Of course I can visit those papers, and search within them for ZIRC_ZLI, but with annotations we can do better. In DigiPo we saw how footnoted quotes from source documents can transclude into an article. Publishers could do the same here.

Or we could do this. It’s a little tool that offers to look up an RRID selected in text.

It just links to an instance of the Hypothesis dashboard that’s pinned to the tag for that RRID.

Those search results offer direct links that take you to each occurrence in context.

Claim Chart

Finally, and to bring us full circle, I recently reconnected with Andrew Schulman who works nowadays as a software patent attorney. There’s a tool of his trade called a claim chart. It’s a two-column table. In column one you list claims that a patent is making, which are selections of text from the claims section of the patent. And in column two you assemble bits of evidence, gathered from other sources, that bear on specific claims. Those bits of evidence are selections of text in other documents.

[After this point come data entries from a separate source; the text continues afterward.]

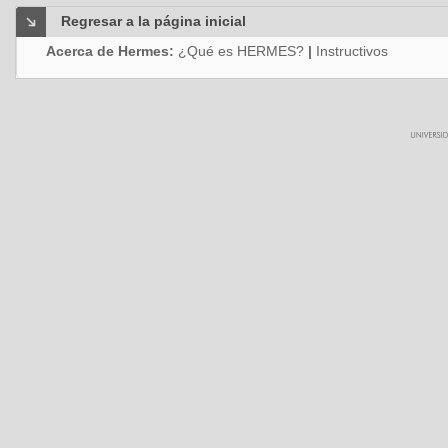
Regresar a la página inicial
Acerca de Hermes:
¿Qué es HERMES?
|
Instructivos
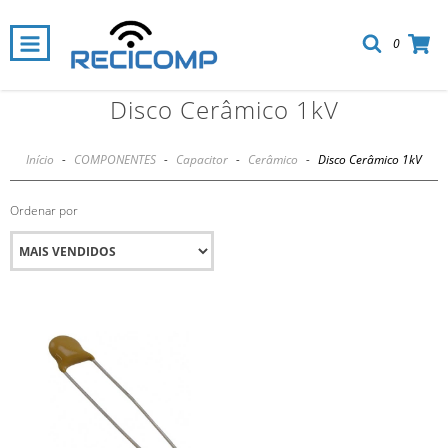
0
Disco Cerâmico 1kV
Início
-
COMPONENTES
-
Capacitor
-
Cerâmico
-
Disco Cerâmico 1kV
Ordenar por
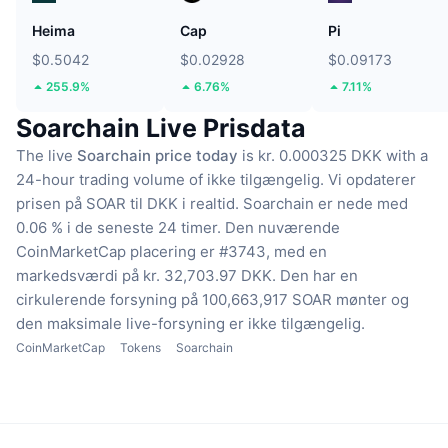
Heima
Cap
Pi
$0.5042
$0.02928
$0.09173
255.9%
6.76%
7.11%
Soarchain Live Prisdata
The live
Soarchain price today
is kr. 0.000325 DKK with a
24-hour trading volume of ikke tilgængelig.
Vi opdaterer
prisen på SOAR til DKK i realtid.
Soarchain er nede med
0.06 % i de seneste 24 timer.
Den nuværende
CoinMarketCap placering er #3743, med en
markedsværdi på kr. 32,703.97 DKK.
Den har en
cirkulerende forsyning på 100,663,917 SOAR mønter
og
den maksimale live-forsyning er ikke tilgængelig.
CoinMarketCap
Tokens
Soarchain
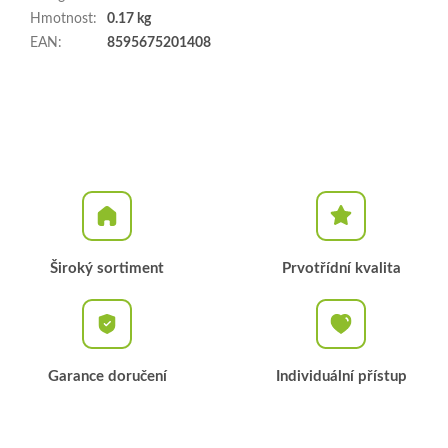
Hmotnost
:
0.17 kg
EAN
:
8595675201408
Široký sortiment
Prvotřídní kvalita
Garance doručení
Individuální přístup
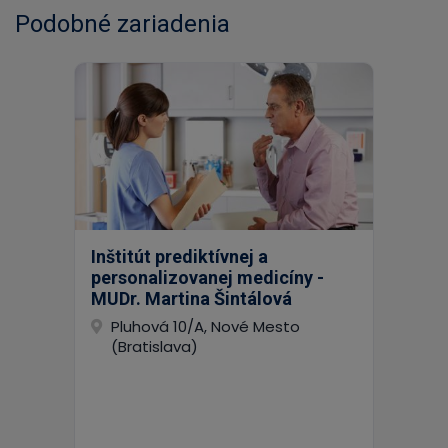
Podobné zariadenia
Inštitút prediktívnej a
personalizovanej medicíny -
MUDr. Martina Šintálová
Pluhová 10/A, Nové Mesto
(Bratislava)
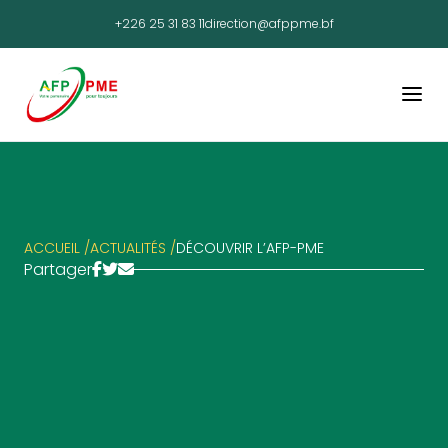
+226 25 31 83 11
direction@afppme.bf
ACCUEIL /
ACTUALITÉS /
DÉCOUVRIR L’AFP-PME
Partager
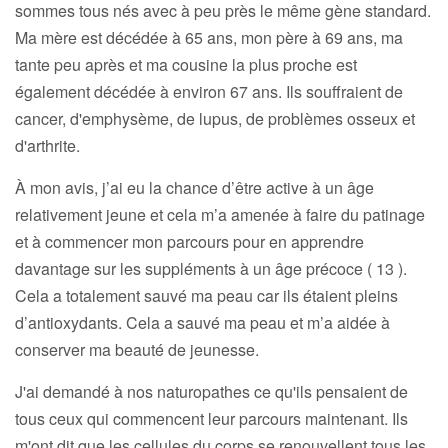
sommes tous nés avec à peu près le même gène standard.
Ma mère est décédée à 65 ans, mon père à 69 ans, ma
tante peu après et ma cousine la plus proche est
également décédée à environ 67 ans. Ils souffraient de
cancer, d'emphysème, de lupus, de problèmes osseux et
d'arthrite.
À mon avis, j’ai eu la chance d’être active à un âge
relativement jeune et cela m’a amenée à faire du patinage
et à commencer mon parcours pour en apprendre
davantage sur les suppléments à un âge précoce ( 13 ).
Cela a totalement sauvé ma peau car ils étaient pleins
d’antioxydants. Cela a sauvé ma peau et m’a aidée à
conserver ma beauté de jeunesse.
J'ai demandé à nos naturopathes ce qu'ils pensaient de
tous ceux qui commencent leur parcours maintenant. Ils
m'ont dit que les cellules du corps se renouvellent tous les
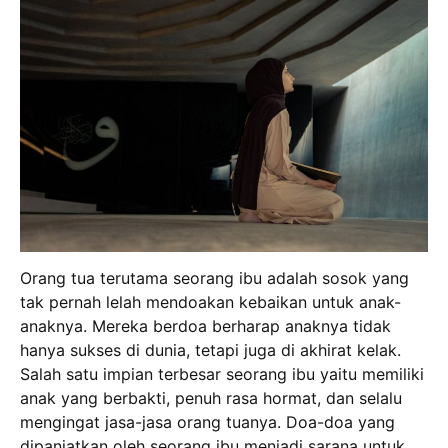
Orang tua terutama seorang ibu adalah sosok yang
tak pernah lelah mendoakan kebaikan untuk anak-
anaknya. Mereka berdoa berharap anaknya tidak
hanya sukses di dunia, tetapi juga di akhirat kelak.
Salah satu impian terbesar seorang ibu yaitu memiliki
anak yang berbakti, penuh rasa hormat, dan selalu
mengingat jasa-jasa orang tuanya. Doa-doa yang
dipanjatkan oleh seorang ibu menjadi sarana untuk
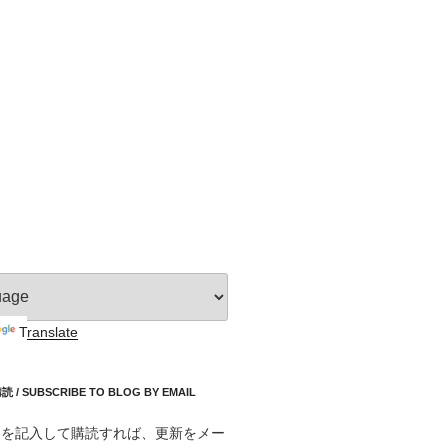
Translate
 SUBSCRIBE TO BLOG BY EMAIL
スを記入して購読すれば、更新をメー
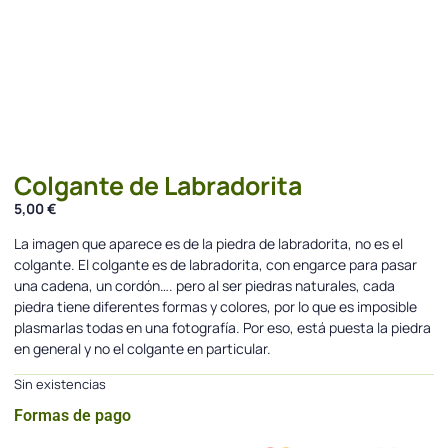
Colgante de Labradorita
5,00
€
La imagen que aparece es de la piedra de labradorita, no es el
colgante. El colgante es de labradorita, con engarce para pasar
una cadena, un cordón…. pero al ser piedras naturales, cada
piedra tiene diferentes formas y colores, por lo que es imposible
plasmarlas todas en una fotografía. Por eso, está puesta la piedra
en general y no el colgante en particular.
Sin existencias
Formas de pago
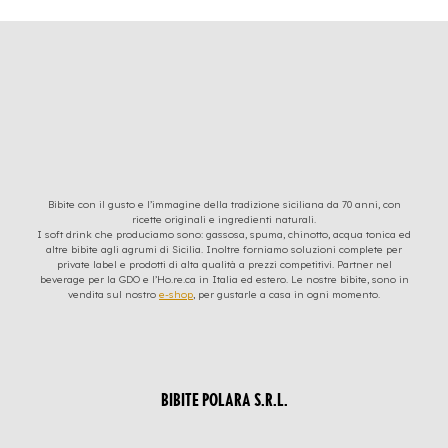
Bibite con il gusto e l’immagine della tradizione siciliana da 70 anni, con
ricette originali e ingredienti naturali.
I soft drink che produciamo sono: gassosa, spuma, chinotto, acqua tonica ed
altre bibite agli agrumi di Sicilia. Inoltre forniamo soluzioni complete per
private label e prodotti di alta qualità a prezzi competitivi. Partner nel
beverage per la GDO e l’Ho.re.ca in Italia ed estero. Le nostre bibite, sono in
vendita sul nostro
e-shop
, per gustarle a casa in ogni momento.
BIBITE POLARA S.R.L.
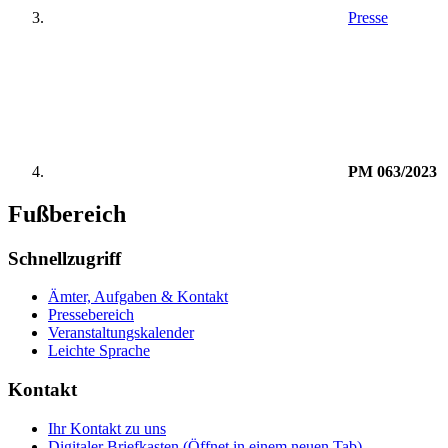
Presse
PM 063/2023
Fußbereich
Schnellzugriff
Ämter, Aufgaben & Kontakt
Pressebereich
Veranstaltungskalender
Leichte Sprache
Kontakt
Ihr Kontakt zu uns
Digitaler Briefkasten
(Öffnet in einem neuen Tab)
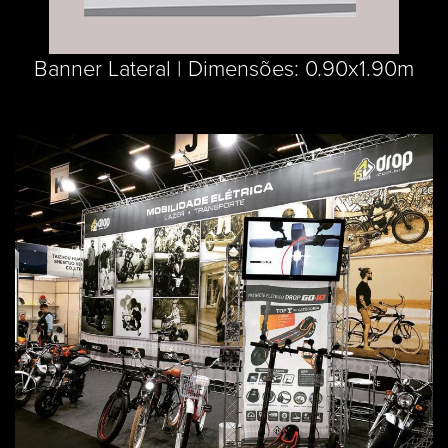
Banner Lateral | Dimensões: 0.90x1.90m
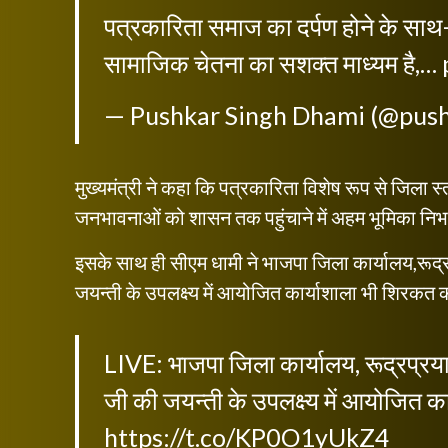
पत्रकारिता समाज का दर्पण होने के स
सामाजिक चेतना का सशक्त माध्यम है,…
— Pushkar Singh Dhami (@pus
मुख्यमंत्री ने कहा कि पत्रकारिता विशेष रूप से जिला स्
जनभावनाओं को शासन तक पहुंचाने में अहम भूमिका निभ
इसके साथ ही सीएम धामी ने भाजपा जिला कार्यालय,रूद्रप
जयन्ती के उपलक्ष्य में आयोजित कार्याशाला भी शिरकत
LIVE: भाजपा जिला कार्यालय, रूद्रप्रयाग
जी की जयन्ती के उपलक्ष्य में आयोजित का
https://t.co/KP0O1yUkZ4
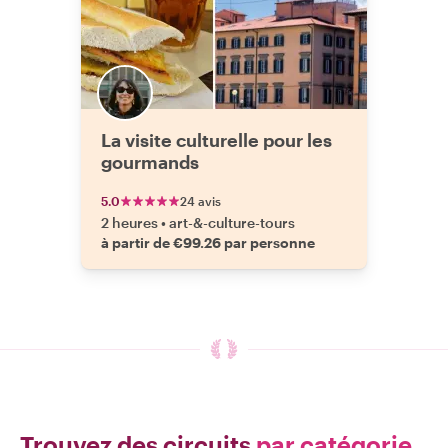
La visite culturelle pour les
gourmands
5.0
24 avis
2 heures
•
art-&-culture-tours
à partir de €99.26 par personne
Trouvez des circuits
par catégorie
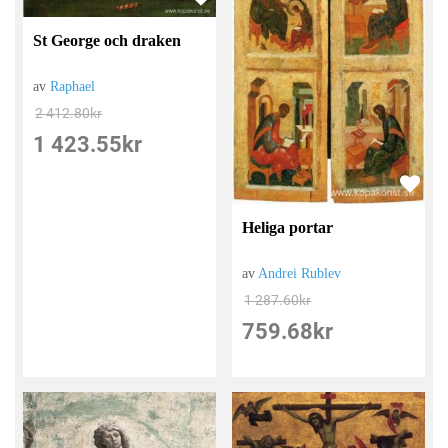
St George och draken
av
Raphael
2 412.80
kr
1 423.55
kr
Heliga portar
av
Andrei Rublev
1 287.60
kr
759.68
kr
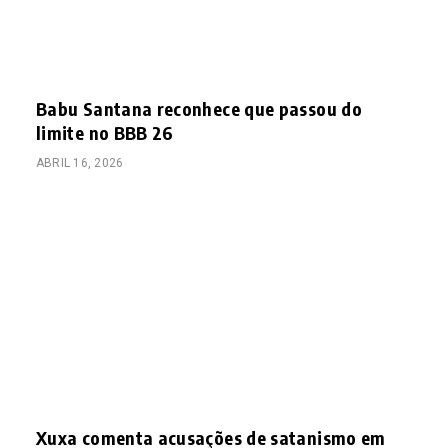
Babu Santana reconhece que passou do
limite no BBB 26
ABRIL 16, 2026
Xuxa comenta acusações de satanismo em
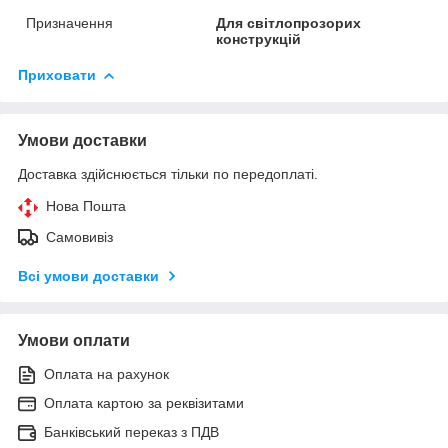
Призначення
Для світлопрозорих
конструкцій
Приховати
Умови доставки
Доставка здійснюється тільки по передоплаті.
Нова Пошта
Самовивіз
Всі умови доставки
Умови оплати
Оплата на рахунок
Оплата картою за реквізитами
Банківський переказ з ПДВ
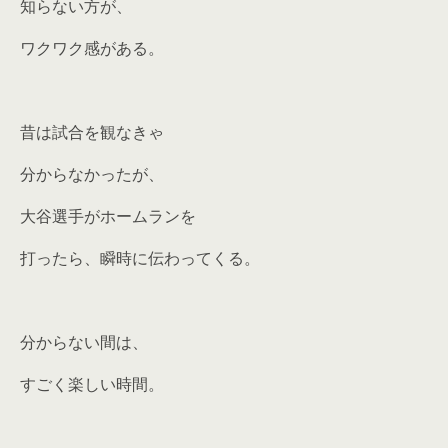
知らない方が、
ワクワク感がある。
昔は試合を観なきゃ
分からなかったが、
大谷選手がホームランを
打ったら、瞬時に伝わってくる。
分からない間は、
すごく楽しい時間。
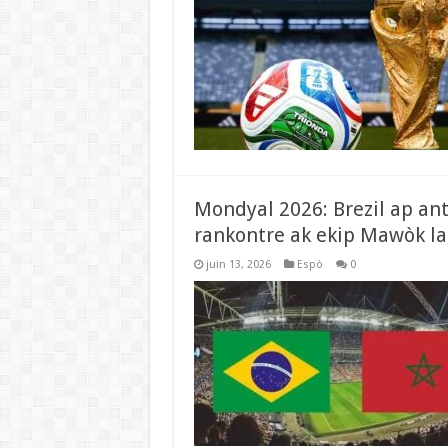
Mondyal 2026: Brezil ap ant
rankontre ak ekip Mawòk la
juin 13, 2026
Espò
0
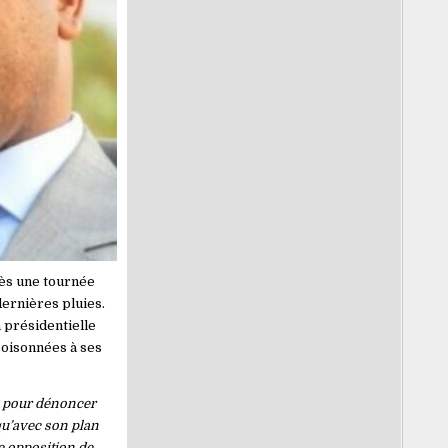
rès une tournée
dernières pluies.
 présidentielle
mpoisonnées à ses
te pour dénoncer
qu’avec son plan
e opposition de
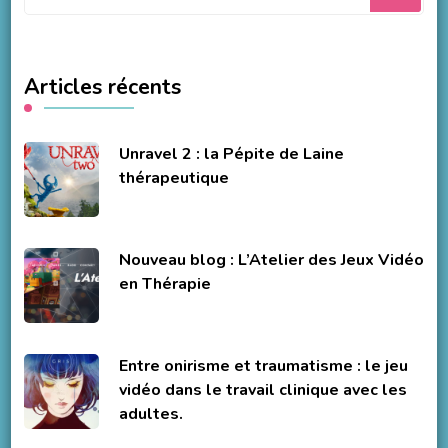
recherchiez
quelque
chose
Articles récents
?
Unravel 2 : la Pépite de Laine
thérapeutique
Nouveau blog : L’Atelier des Jeux Vidéo
en Thérapie
Entre onirisme et traumatisme : le jeu
vidéo dans le travail clinique avec les
adultes.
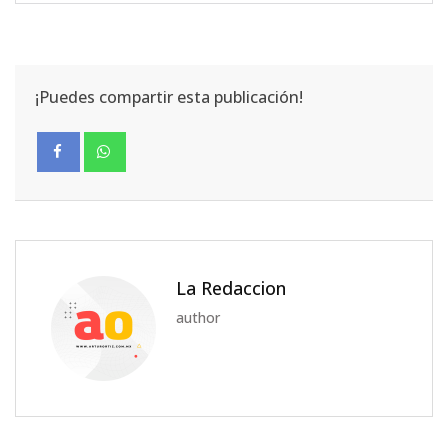
¡Puedes compartir esta publicación!
La Redaccion
author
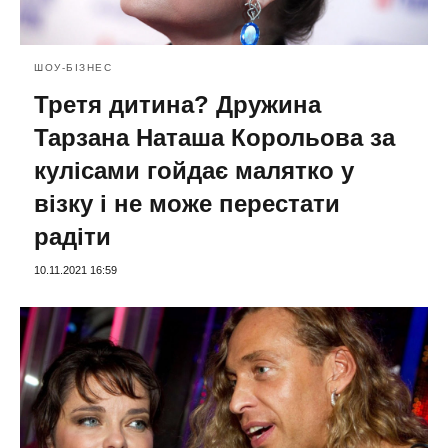
ШОУ-БІЗНЕС
Третя дитина? Дружина
Тарзана Наташа Корольова за
кулісами гойдає малятко у
візку і не може перестати
радіти
10.11.2021 16:59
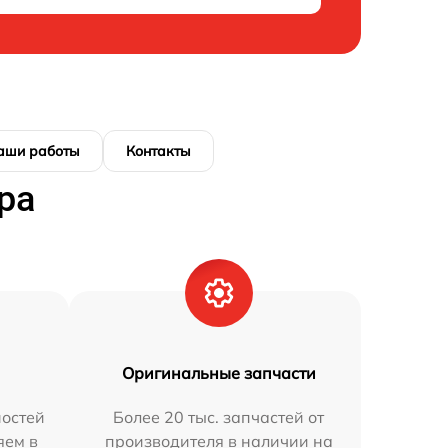
аши работы
Контакты
ра
Оригинальные запчасти
остей
Более 20 тыс. запчастей от
яем в
производителя в наличии на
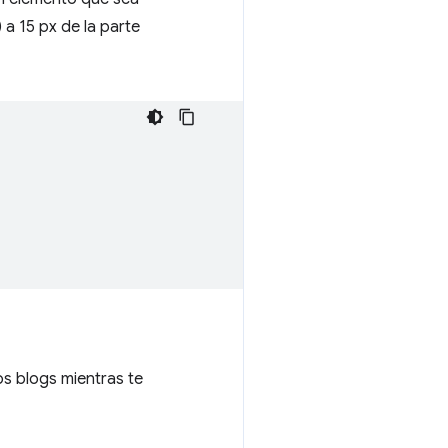
 a 15 px de la parte
los blogs mientras te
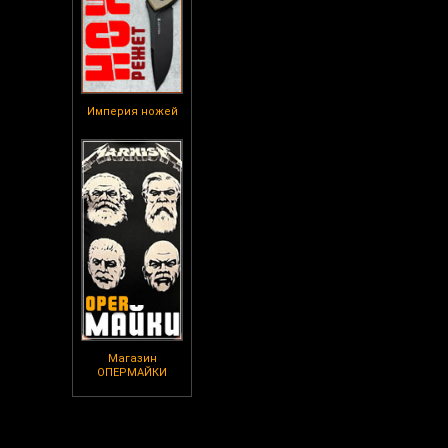
Империя ножей
Магазин
ОПЕРМАЙКИ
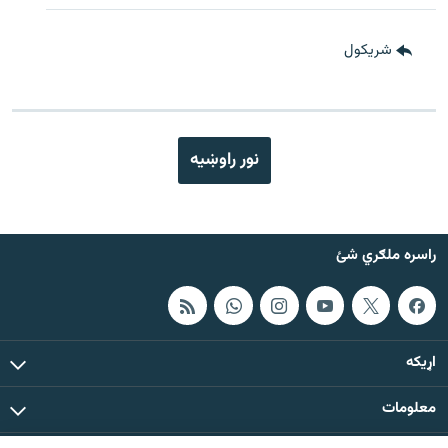
شريکول
نور راوښيه
راسره ملګري شئ
اړيکه
معلومات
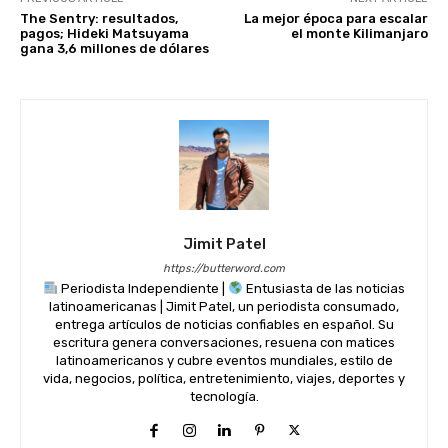
The Sentry: resultados,
La mejor época para escalar
pagos; Hideki Matsuyama
el monte Kilimanjaro
gana 3,6 millones de dólares
Jimit Patel
https://butterword.com
Periodista Independiente |
Entusiasta de las noticias
latinoamericanas | Jimit Patel, un periodista consumado,
entrega artículos de noticias confiables en español. Su
escritura genera conversaciones, resuena con matices
latinoamericanos y cubre eventos mundiales, estilo de
vida, negocios, política, entretenimiento, viajes, deportes y
tecnología.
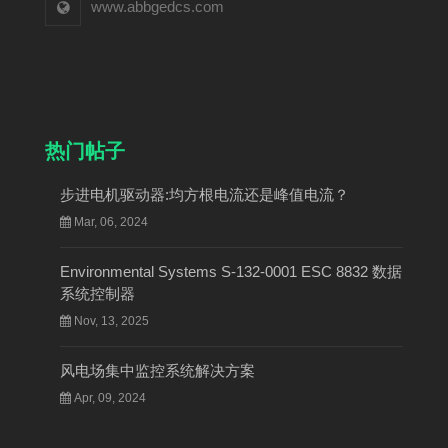
www.abbgedcs.com
热门帖子
步进电机驱动器:均方根电流还是峰值电流？
Mar, 06, 2024
Environmental Systems S-132-0001 ESC 8832 数据
系统控制器
Nov, 13, 2025
风电场集中监控系统解决方案
Apr, 09, 2024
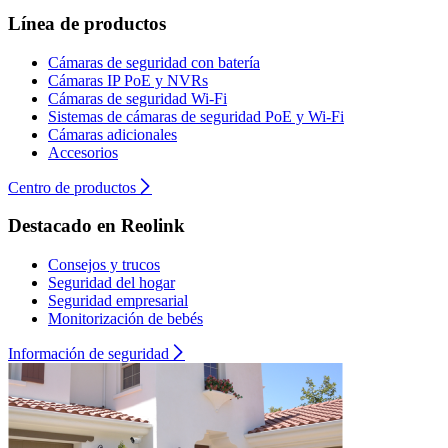
Línea de productos
Cámaras de seguridad con batería
Cámaras IP PoE y NVRs
Cámaras de seguridad Wi-Fi
Sistemas de cámaras de seguridad PoE y Wi-Fi
Cámaras adicionales
Accesorios
Centro de productos
Destacado en Reolink
Consejos y trucos
Seguridad del hogar
Seguridad empresarial
Monitorización de bebés
Información de seguridad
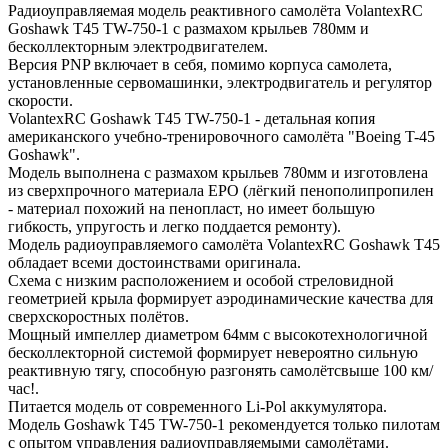
Радиоуправляемая модель реактивного самолёта VolantexRC
Goshawk T45 TW-750-1 с размахом крыльев 780мм и
бесколлекторным электродвигателем.
Версия PNP включает в себя, помимо корпуса самолета,
установленные сервомашинки, электродвигатель и регулятор
скорости.
VolantexRC Goshawk T45 TW-750-1 - детальная копия
американского учебно-тренировочного самолёта "Boeing T-45
Goshawk".
Модель выполнена с размахом крыльев 780мм и изготовлена
из сверхпрочного материала EPO (лёгкий пенополипропилен
- материал похожий на пенопласт, но имеет большую
гибкость, упругость и легко поддается ремонту).
Модель радиоуправляемого самолёта VolantexRC Goshawk T45
обладает всеми достоинствами оригинала.
Схема с низким расположением и особой стреловидной
геометрией крыла формирует аэродинамические качества для
сверхскоростных полётов.
Мощный импеллер диаметром 64мм с высокотехнологичной
бесколлекторной системой формирует невероятно сильную
реактивную тягу, способную разгонять самолётсвыше 100 км/
час!.
Питается модель от современного Li-Pol аккумулятора.
Модель Goshawk T45 TW-750-1 рекомендуется только пилотам
с опытом управления радиоуправляемыми самолётами.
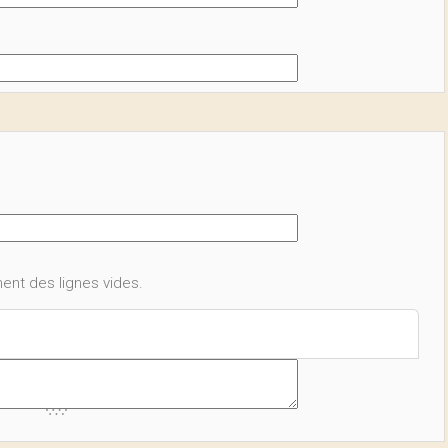
ent des lignes vides.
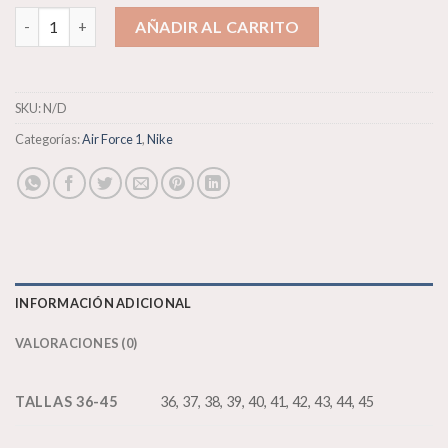
Nike Air Force 1 X Supreme cantidad
AÑADIR AL CARRITO
SKU:
N/D
Categorías:
Air Force 1
,
Nike
INFORMACIÓN ADICIONAL
VALORACIONES (0)
TALLAS 36-45
36, 37, 38, 39, 40, 41, 42, 43, 44, 45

It’s tedious to build a claim chart, it involves a lot of copying and pasting, and the evidence you gather is typically trapped in whatever document you create.

Andrew wondered if an annotation-powered app could help build claim charts, and also make the supporting evidence web-addressable for all the reasons we’ve discussed. If I’ve learned anything about annotation, it’s that when somebody asks “Can you do X with annotation?” the answer should always be: “I don’t know, should be possible, let’s find out.”

So, here’s an annotation-powered claim chart.

The daggers at top left in each cell are direct links. The ones in the first column go to patent claims in context.

The ones in the second column go to related statements in other documents.

And here’s how the columns are related. When you annotate a claim, you use a toolkit function called Add Selection as Claim.

Your selection here identifies the target document (that is, the patent), the claim chart you’re building (here, it’s a wiki page called andrew_test), and the claim itself (for example, claim 1).

Once you’ve identified the claims in this way, they’re available as targets of annotations in other documents. From a selection in another document, you use Add Selection as Claim-Related.

Here you see all the claims you’ve marked up, so it’s easy to connect the two statements.

The last time I read Vannevar Bush’s famous essay As We May Think, this was the quote that stuck with me.

When statements in documents become addressable resources on the web, we can weave them together in the way Vannevar Bush imagined.